Vegetarian diet questioned.
Vegetarianism (Health aspects)
|Author:||Eslinger, Robert A.|
|Publication:||Name: Townsend Letter Publisher: The Townsend Letter Group Audience: General; Professional Format: Magazine/Journal Subject: Health Copyright: COPYRIGHT 2009 The Townsend Letter Group ISSN: 1940-5464|
|Issue:||Date: Oct, 2009 Source Issue: 315|
|Topic:||Event Code: 310 Science & research|
|Geographic:||Geographic Scope: United States Geographic Code: 1USA United States|
I am writing this letter in response to the articles by Gary Null,
PhD, about a vegetarian diet. Philosophical and ecological
considerations aside (this is, after all, a medical journal) the bulk of
his information is faulty at best. Unfortunately for his argument,
anatomy and scientific research are not subject to philosophical
alteration. I am not a fan of factory farming either, but that does not
change how we are built.
For 99% of our time here on this planet, we (the human species) were hunter-gatherers. This meant a high-protein (animal source)/low-carbohydrate diet. Anthropologists have documented the fact that when agriculture developed roughly 100,000 years ago, we as a species became weaker, because what we first planted was the cereal grains. Never before did we have such a concentrated source of carbs (sugar) in our diet. Our teeth and bones became softer, and we became much more prone to many diseases.
If you look at the teeth and GI (gastrointestinal) system of any animal on the planet, they will tell you what that animal is supposed to eat.

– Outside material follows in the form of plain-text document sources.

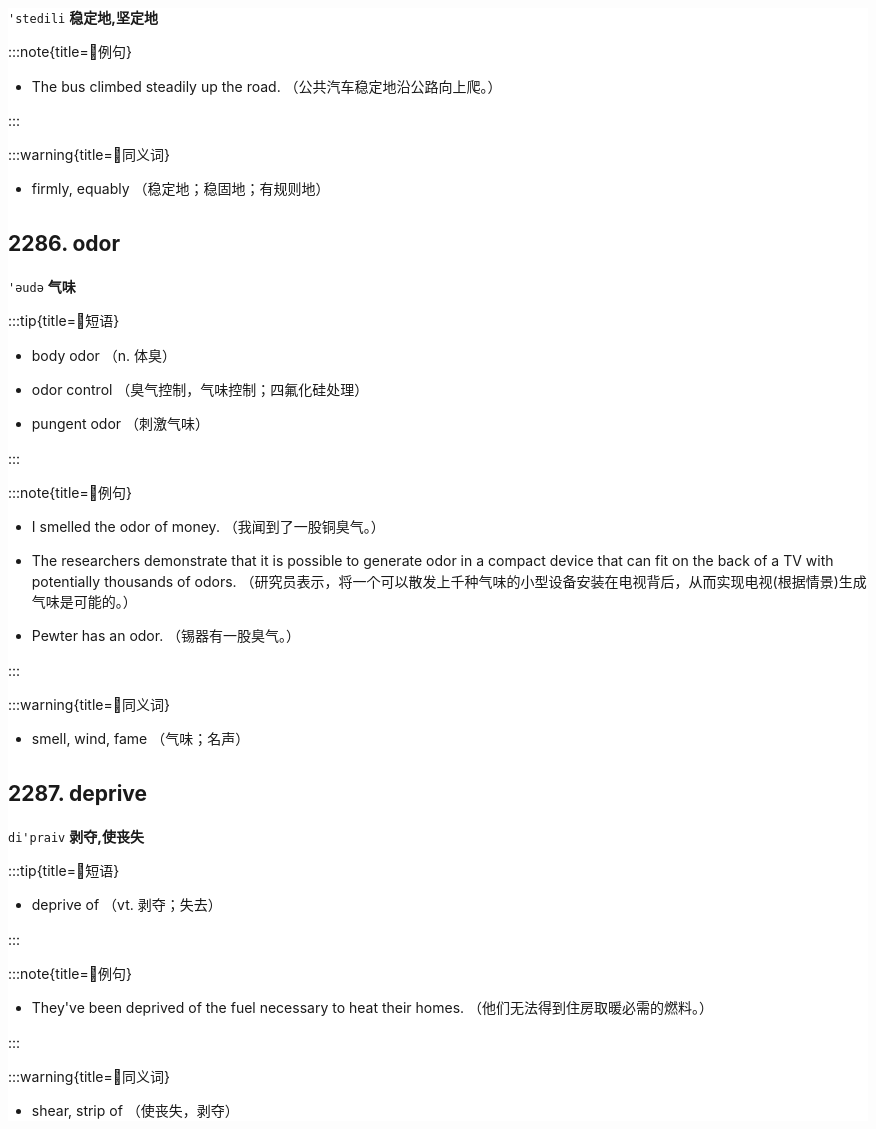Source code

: `'stedili`  **稳定地,坚定地**

:::note{title=🎤例句}

- The bus climbed steadily up the road. （公共汽车稳定地沿公路向上爬。）

:::

:::warning{title=🤔同义词}

- firmly, equably （稳定地；稳固地；有规则地）


## 2286. odor

`'əudə`  **气味**

:::tip{title=🤩短语}

- body odor （n. 体臭）

- odor control （臭气控制，气味控制；四氟化硅处理）

- pungent odor （刺激气味）

:::

:::note{title=🎤例句}

- I smelled the odor of money. （我闻到了一股铜臭气。）

- The researchers demonstrate that it is possible to generate odor in a compact device that can fit on the back of a TV with potentially thousands of odors. （研究员表示，将一个可以散发上千种气味的小型设备安装在电视背后，从而实现电视(根据情景)生成气味是可能的。）

- Pewter has an odor. （锡器有一股臭气。）

:::

:::warning{title=🤔同义词}

- smell, wind, fame （气味；名声）


## 2287. deprive

`di'praiv`  **剥夺,使丧失**

:::tip{title=🤩短语}

- deprive of （vt. 剥夺；失去）

:::

:::note{title=🎤例句}

- They've been deprived of the fuel necessary to heat their homes. （他们无法得到住房取暖必需的燃料。）

:::

:::warning{title=🤔同义词}

- shear, strip of （使丧失，剥夺）

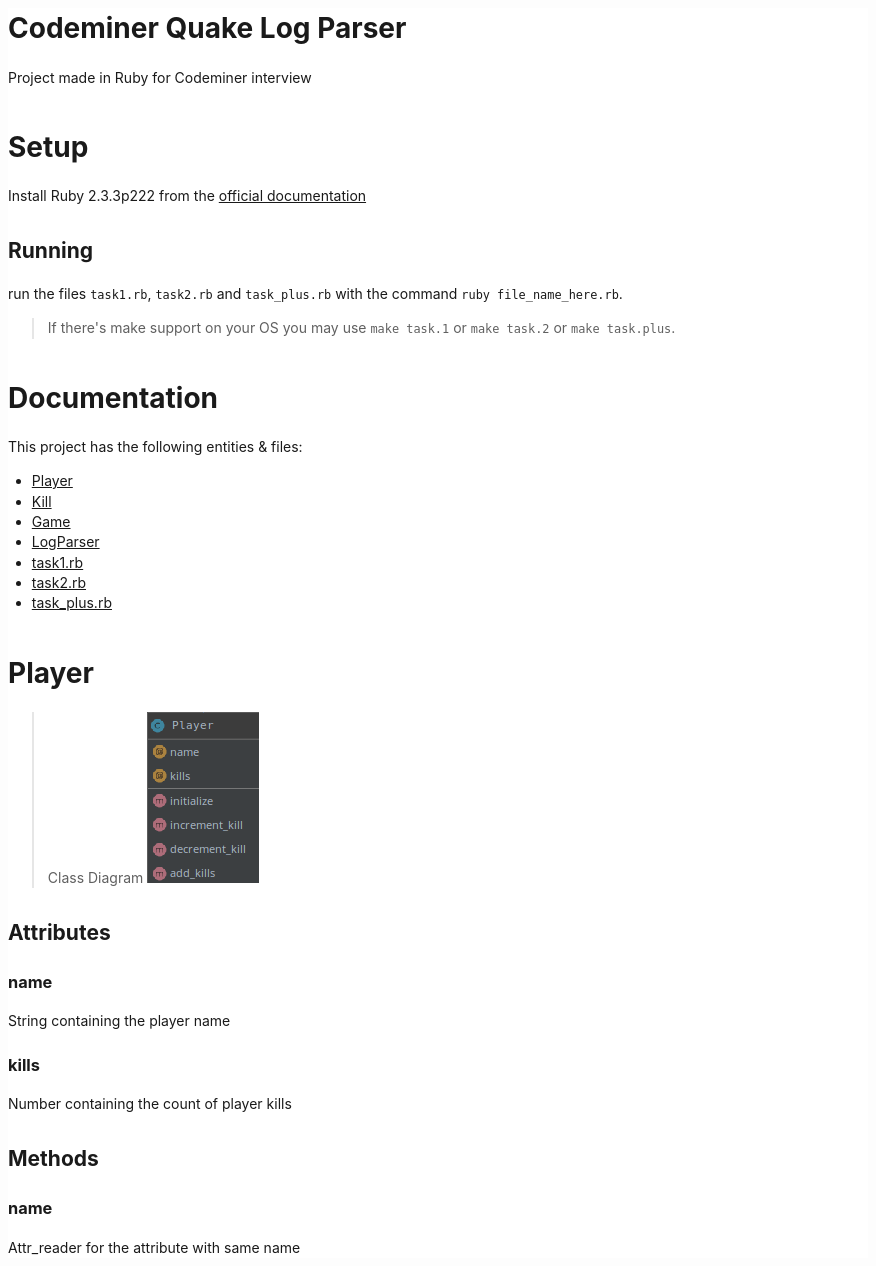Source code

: # Codeminer Quake Log Parser
Project made in Ruby for Codeminer interview

# Setup
Install Ruby 2.3.3p222 from the [official documentation](https://www.ruby-lang.org/en/documentation/installation/#package-management-systems)

## Running
run the files `task1.rb`, `task2.rb` and `task_plus.rb` with the command `ruby file_name_here.rb`. 
> If there's make support on your OS you may use `make task.1` or `make task.2` or `make task.plus`.

# Documentation
This project has the following entities & files:
- [Player](#player)
- [Kill](#kill)
- [Game](#game)
- [LogParser](#logparser)
- [task1.rb](#task1rb)
- [task2.rb](#task2rb)
- [task_plus.rb](#task_plusrb)

# Player
>Class Diagram
![player diagram](docs/player.png?raw=true "Player Diagram")

## Attributes
### name
String containing the player name
### kills
Number containing the count of player kills 

## Methods
### name
Attr_reader for the attribute with same name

We absolutely do not have the anatomy or dentition of a vegetarian. We are meant to be omnivores. This means that we need to eat a little bit of everything, including meat. Cows do not have canine teeth; we do. It is true that carnivores have very short GI systems and vegetarians very long. Ours is in the middle, not short and not long. If there are problems with poorly digested food of any type creating toxicity in the body, then the answer is to improve the digestion and elimination processes, not switch to another type of food.
The problems that we face in this country with the development of metabolic syndrome X, with obesity, hypertension, diabetes, and hperlipidemia, have been traced to an overabundance of carbohydrates in a person's diet, not too much protein. Elevated insulin levels (from excess carbohydrate intake) have been linked to this metabolic syndrome.
I am sure that, as a nutritionist, Dr. Null is aware of the research published in 1997 by Albion Research Notes on Human Nutrition, showing that "natural sources of fiber, mostly found in grains, fruits and vegetables, generally have a depressing effect on absorption of minerals such as calcium, iron, zinc and copper." The phytates found in the fiber act as "mineral magnets" and bind them up so that they pass out in the feces.
So you see that eating "more vegetables and grains" is not a viable, healthy alternative to eating animal-based protein.
Unfortunately, the most common food chosen by those seeking to replace animal based protein is soy. Research over 10 years old (1998) in such journals as American journal of Clinical Nutrition and Cancer Research has shown what a poor choice this is. That information showed "soy protein supplementation stimulates proliferation in mouse and human breast tumors." Further studies in Brain Research in 1999 found that the phytoestrogens in soy "have an adverse effect on brain chemistry." This is only a short list of the growing research that shows soy is a poor dietary choice for anyone, anytime.
I was fortunate to have been able to work with the late Dr. Douglas Brodie for two years before he died. He was a giant in the field of alternative medicine cancer therapy. We had many discussions about nutrition. He believed that the most frequent form of malnutrition he saw in his cancer patients was lack of enough protein in their diet after being told that they have to become vegetarian in order to cure their cancer. "Nothing could be further from the truth" is what he had to say about that. Thirty-one years of clinical experience have taught me the same thing.
Vegetarianism may be a viable choice for some highly informed, highly motivated individuals; but the facts and research simply do not support the idea that we "should" eat that way.